John Trestrail, a toxicologist led the research into Dr Crippen, poisoners rarely inflict external damage on their victims. "A poisoner wants the death to appear natural so he can get a death certificate. This is the only case I know of where the victim was dismembered. It doesn't make sense." In my database of 1,100 poisoning cases, this is the only one which involves dismemberment," said Mr Trestrail, who heads the regional poison centre in Grand Rapids, Michigan.
Perhaps John Trestail should have looked at the Dorothea Puente case.
One of the victims found buried in Dorothea Puente's yard was mutilated in order to conceal its identity; its head, hands and lower legs were gone. A forensic worker finally identified the body as that of Betty Palmer, one of Puente's boarders. Her missing parts were never found, despite all of the searches of the house and yard conducted by the police. After Betty Palmer was buried in the backyard, Puente created a fake ID that had her face, but Palmer's name and information on it. She used this to collect Palmer's benefits. Puente was a diagnosed schizophrenic who had already been in trouble with the law. She had previously served prison time for check forgery, as well as drugging and robbing people she met in bars. After her release, she opened a boarding house for elderly people. In 1986, social worker Peggy Nickerson sent 19 clients to Puente’s home. When some of the residents mysteriously disappeared, Nickerson grew suspicious. Puente’s neighbours, who reported the smell of rotting flesh emanating from her vicinity, validated Nickerson’s concern. Although all the buried bodies were found to contain traces of the sedative Flurazepam, the coroner was unable to identify an exact cause of death. Still, during a trial that lasted five months and included 3,100 exhibits, prosecutors were able to prove beyond a reasonable doubt that Puente had murdered her boarders, most likely to collect their Social Security cheques. Though she was formally charged with nine counts of murder and convicted on three, authorities suspected that Puente might have been responsible for as many as 25 deaths. She died on March 27, 2011 at age 82 from natural causes at a California women’s prison facility in Chowchilla.

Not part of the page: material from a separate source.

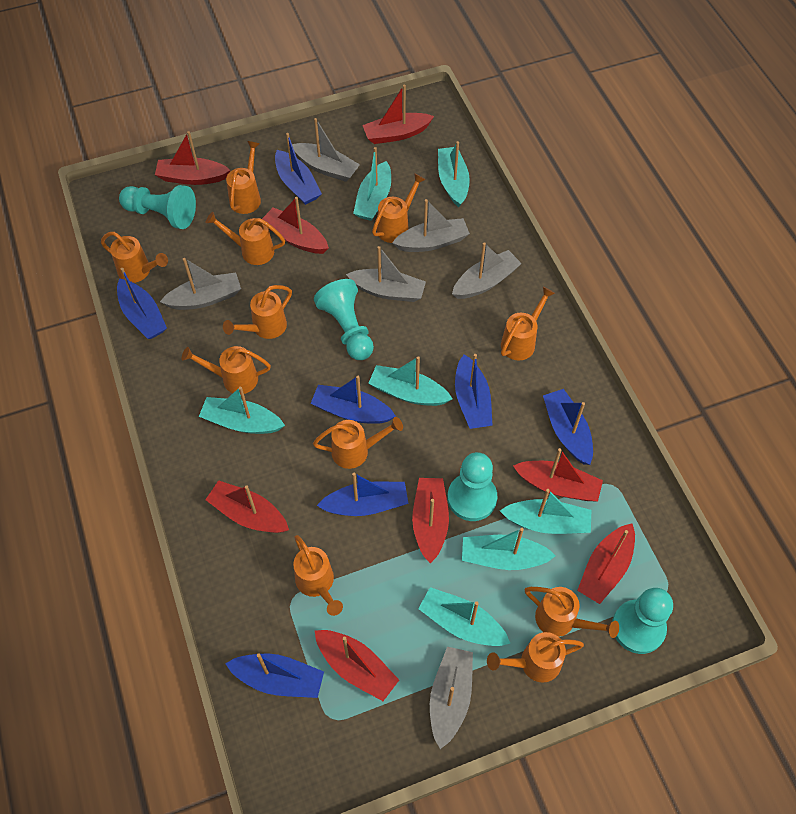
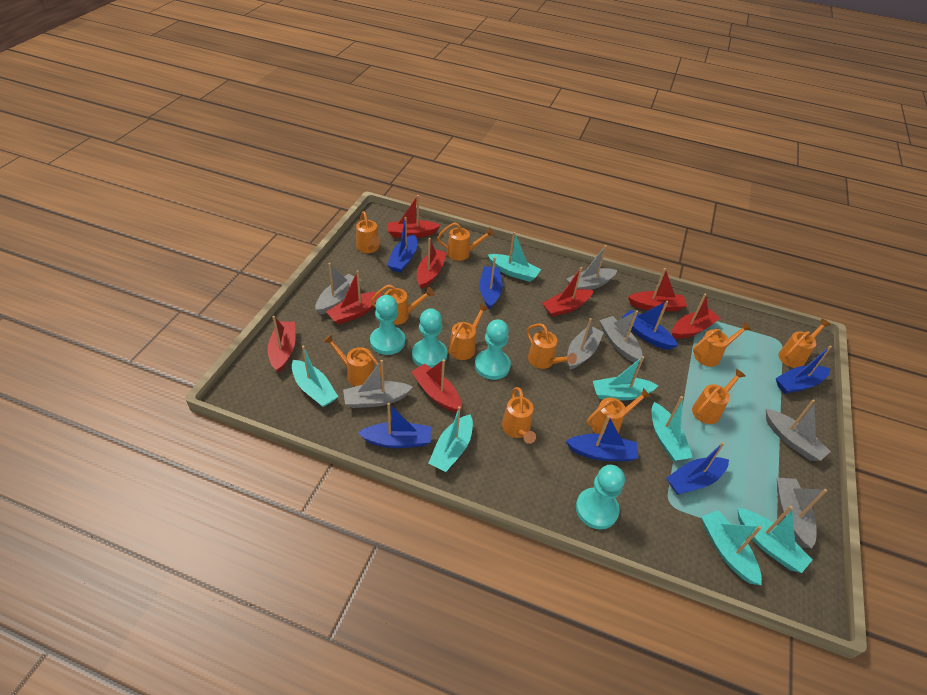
grey boat: 6 -> 7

The question is why would Dorothea poison then mutilate the bodies? Crippen and Puente have two things in common, slightness of build, and a desire to capitalise on the deaths of their subject/subjects.
Both killers feared the victim overwhelming them in their fight for life. Dorothea persisted cashing her victims' cheques and Hawley continued using his wife's jewels to finance his lifestyle – after all, he was her next of kin. What was hers, was his.